Das Landesjustizprüfungsamt hakte daraufhin noch einmal in Konstanz nach. In einer erneuten Stellungnahme räumte man dort nun ein, "dass beim Einsammeln der Sachverhalte zunächst ein Exemplar gefehlt habe, welches der Aufsicht erst einige Minuten später durch einen Prüfling übergeben worden sei. Zu diesem Zeitpunkt hatte die offizielle Bearbeitungszeit bereits begonnen und die Prüflinge hatten die Sachverhalte umgedreht", bestätigte das Ministerium gegenüber LTO. Dass der Ablauf sich so dargestellt habe, sei dem Ministerium "erstmals" auf seine besondere Nachfrage nach dem Hinweis hin bekannt geworden, betonte der Sprecher.
So kam es zu der misslichen Situation: Das Ministerium ordnete am Montag an, dass die Prüflinge die Strafrechtsklausur noch einmal wiederholen müssen, weil nicht auszuschließen sei, dass Informationen über den Inhalt der Klausur - in welcher Form auch immer - durchgedrungen und gestreut worden sind; und zwar nicht nur unter den Konstanzer Prüflingen, sondern auch an anderen Klausurstandorten Baden-Württembergs. "Eine andere Möglichkeit, die Chancengleichheit wieder herzustellen, besteht aus Sicht des Landesjustizprüfungsamts daher nicht. Insbesondere die nun von einigen Kandidaten erbetene Wahlmöglichkeit, ob die bereits geschriebene Klausur gelten soll oder das Ergebnis der Nachklausur, ist aus Sicht des Landesjustizprüfungsamts leider nicht geeignet, die Chancengleichheit wieder herzustellen", schreibt das Ministerium auf LTO-Anfrage.
Prüfungsrechtler: Warum nicht ein abgewandeltes Wahlrecht anbieten?
Eine verpflichtende Nachklausur für alle, keine Alternativen – so sieht es das Landesjustizprüfungsamt Baden-Württembergs. Für Dr. Arne-Patrik Heinze dagegen ist die Rechtslage lange nicht so klar. Der mit seiner gleichnamigen Kanzlei unter anderem auf das Prüfungsrecht spezialisierte Anwalt erläutert: "Die Wiederholung der Klausur ist im Rahmen der Prüfungsanfechtung angreifbar. Das Prüfungsamt müsste dann einen Anscheinsbeweis erbringen, dass bei der fehlerhaften Ausgabe der Sachverhalte tatsächlich Aufgabenstellungen nicht zurückgegeben wurden.

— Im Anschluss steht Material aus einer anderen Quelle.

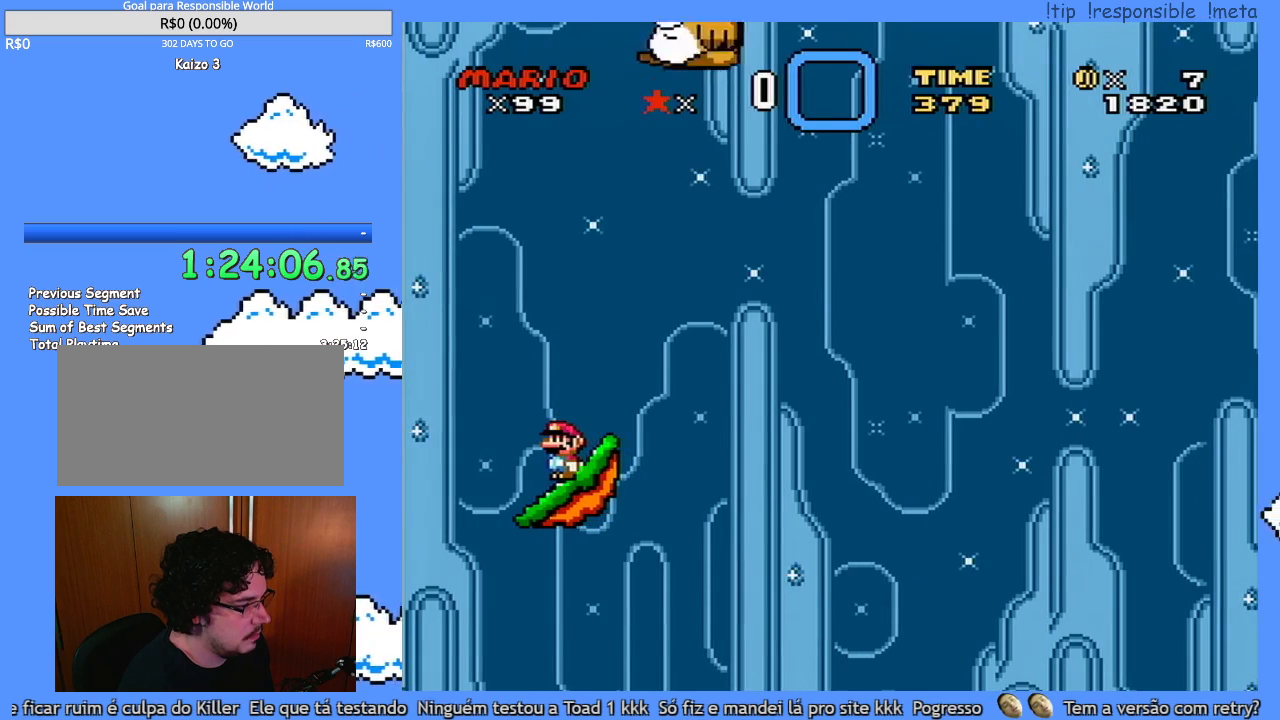
{"buttons": ["Y"], "events": [[33, "DPAD_LEFT", "down"], [283, "DPAD_LEFT", "up"], [317, "DPAD_RIGHT", "down"], [500, "DPAD_RIGHT", "up"]]}
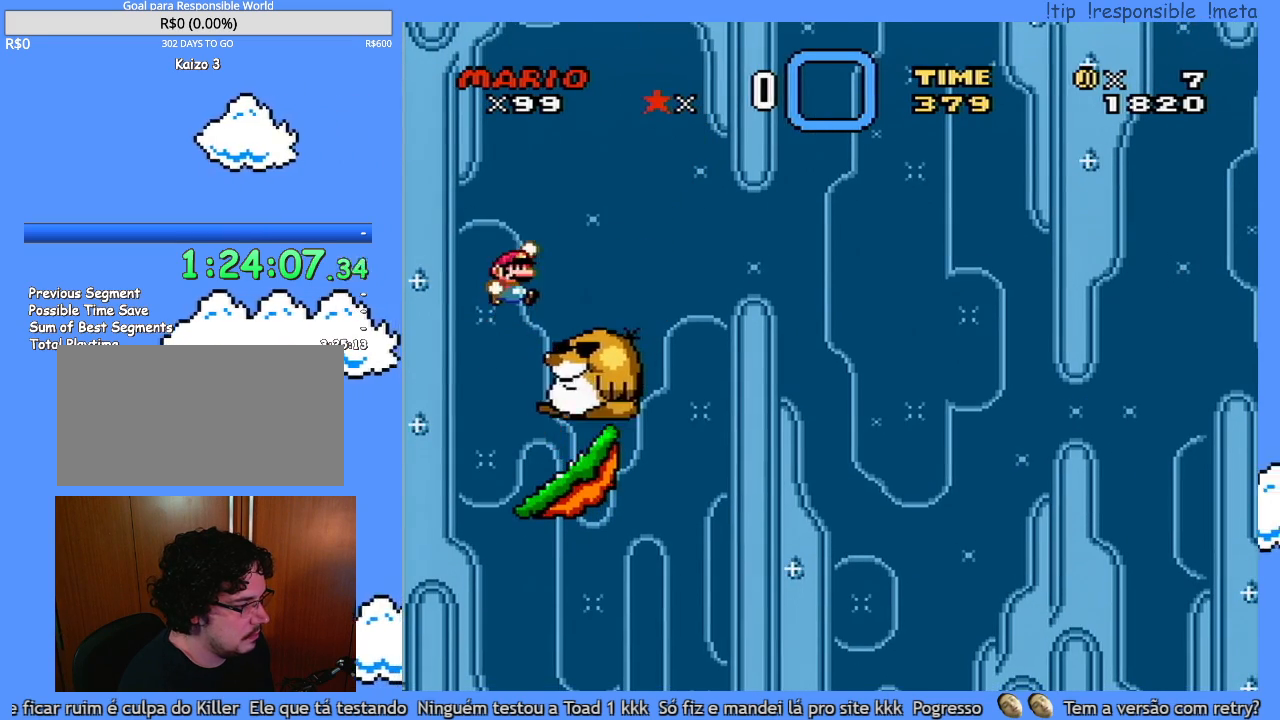
{"buttons": ["Y", "DPAD_RIGHT"], "events": [[283, "DPAD_LEFT", "down"], [400, "DPAD_LEFT", "up"], [467, "DPAD_RIGHT", "down"]]}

Ohne einen solchen Anscheinsbeweis wäre die Entscheidung, die Klausur pauschal wiederholen zu lassen, tendenziell rechtswidrig."
Davon unabhängig sieht Heinze aber noch eine andere mögliche Lösung der Situation, nämlich ein etwas abgewandeltes Wahlrecht für die Betroffenen als das, um das diese nach Angaben des Ministeriums bereits gebeten hatten. Danach könnten die Prüflinge selbst entscheiden, ob sie die Klausur freiwillig wiederholen oder die Durchschnittsnote des staatlichen Examensteils ohne die Strafrechtsklausur berechnen lassen möchten. "So wird es von einigen Gerichten – vertretbar - beim Abhandenkommen bereits angefertigter Klausuren gesehen", so Heinze. "Die pauschale Wiederholung der Klausur ohne die Erwägung dieses milderen Mittels halte ich für verfassungswidrig", schätzt der Jurist den Vorfall in Baden-Württemberg ein.

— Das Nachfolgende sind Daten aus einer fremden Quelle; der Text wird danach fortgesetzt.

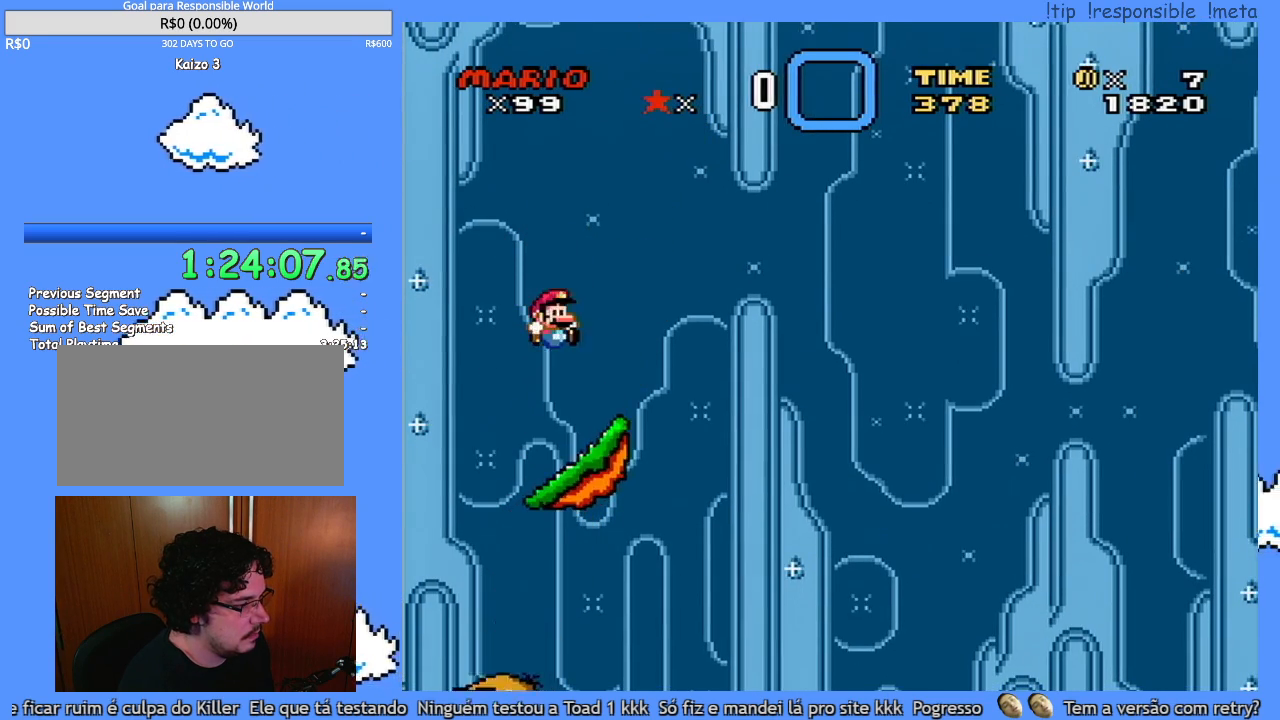
{"buttons": ["Y"], "events": [[67, "DPAD_RIGHT", "up"], [450, "DPAD_LEFT", "down"], [500, "DPAD_LEFT", "up"]]}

Eine trübere Perspektive für die Betroffenen sieht Christian Reckling von der Kanzlei Schloemer & Sperl. "Letztlich dürfte das Handeln des Prüfungsamtes wohl zulässig sein. Ein möglicher Vorteil für Prüflinge, die den Sachverhalt gekannt haben könnten, dürfte nämlich im Baden-Württemberger Fall nicht sicher auszuschließen sein", so der Fachanwalt für Verwaltungsrecht. Das schlage sich dann spätestens im Bewertungsverfahren nieder, da sich der Bewertungsmaßstab verzerre, wenn ein Teil der Prüflinge den Sacherhalt vorher kannte. "Der Grundsatz der Chancengleichheit gilt leider auch dann, wenn das Verschulden auf Seiten des Prüfungsamtes liegt."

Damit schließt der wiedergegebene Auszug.